The "dog stinkhorn" (Mutinus caninus) is less common, smaller, has a distinct oval or spindle-shaped tip on a slender stem and lacks the bright coloring of M. elegans; it has less of the stalk covered by gleba. The portion of the stalk below the spore mass is pitted in M. caninus, compared to "pebbly" in M. elegans. Mutinus bambusinus is similar in size and shape, except it does not have a distinct color demarcation between the upper and lower parts of the stalk; instead, the entire stem shows red pigments. The stalk of M. ravenelii is less tapered than M. elegans, and it has a clearly differentiated swollen head.

The normally pinkish Phallus rubicundus and the orangish P. rugulosus both have conical caps.

== Habitat and distribution ==
Mutinus elegans is saprobic—deriving nutrients by breaking down dead or dying organic matter. It is commonly found in gardens and farm areas enriched with manure, near well-decayed stumps and logs, and in wood chips. A Japanese publication mentioned its occurrence in Takatsuki and Osaka-fu, where it fruited in November and December on the ground along paths or in open spaces, under or near bamboo (Phyllostachys bambusoides) and hardwoods such as the sawtooth oak, the Japanese Zelkova, and the Camphor tree.
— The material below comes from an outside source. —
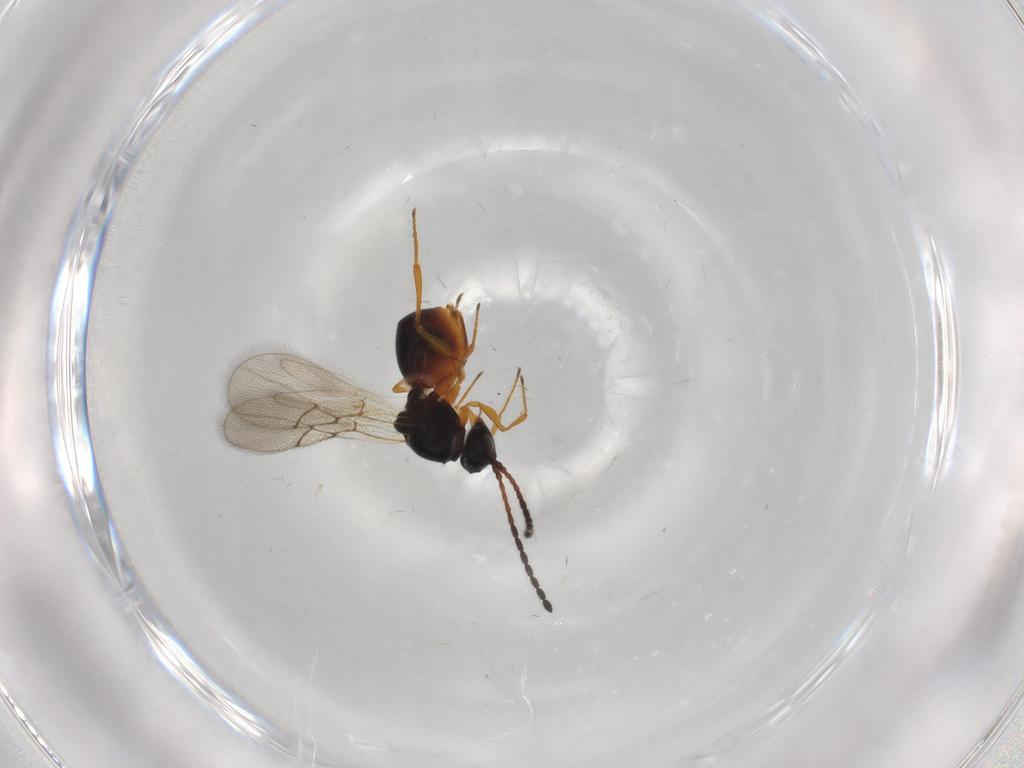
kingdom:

This common species has been collected in eastern North America, in the area extending from Quebec to Florida and west to the Great Lakes, Iowa, Colorado, and Texas.
In Europe, it has been reported from Netherlands and in Asia, it has been collected in Japan.

== Uses ==

The immature egg-forms of M. elegans are edible, but "not recommended". One field guides notes that the eggs of the stinkhorn fungi "taste like the seasonings that are added to them." The fetid odor of mature specimens would probably be repellent to most, although they are not considered poisonous.

=== Antibiotic activity ===
A study of 32 basidiomycete mushrooms showed that Mutinus elegans was the only species to show antibiotic (both antibacterial and antifungal) activity against all six microorganisms tested, namely, the human pathogenic bacterias Bacillus cereus, Bacillus subtilis, Staphylococcus aureus, Escherichia coli, Salmonella typhimurium and the yeast Candida albicans.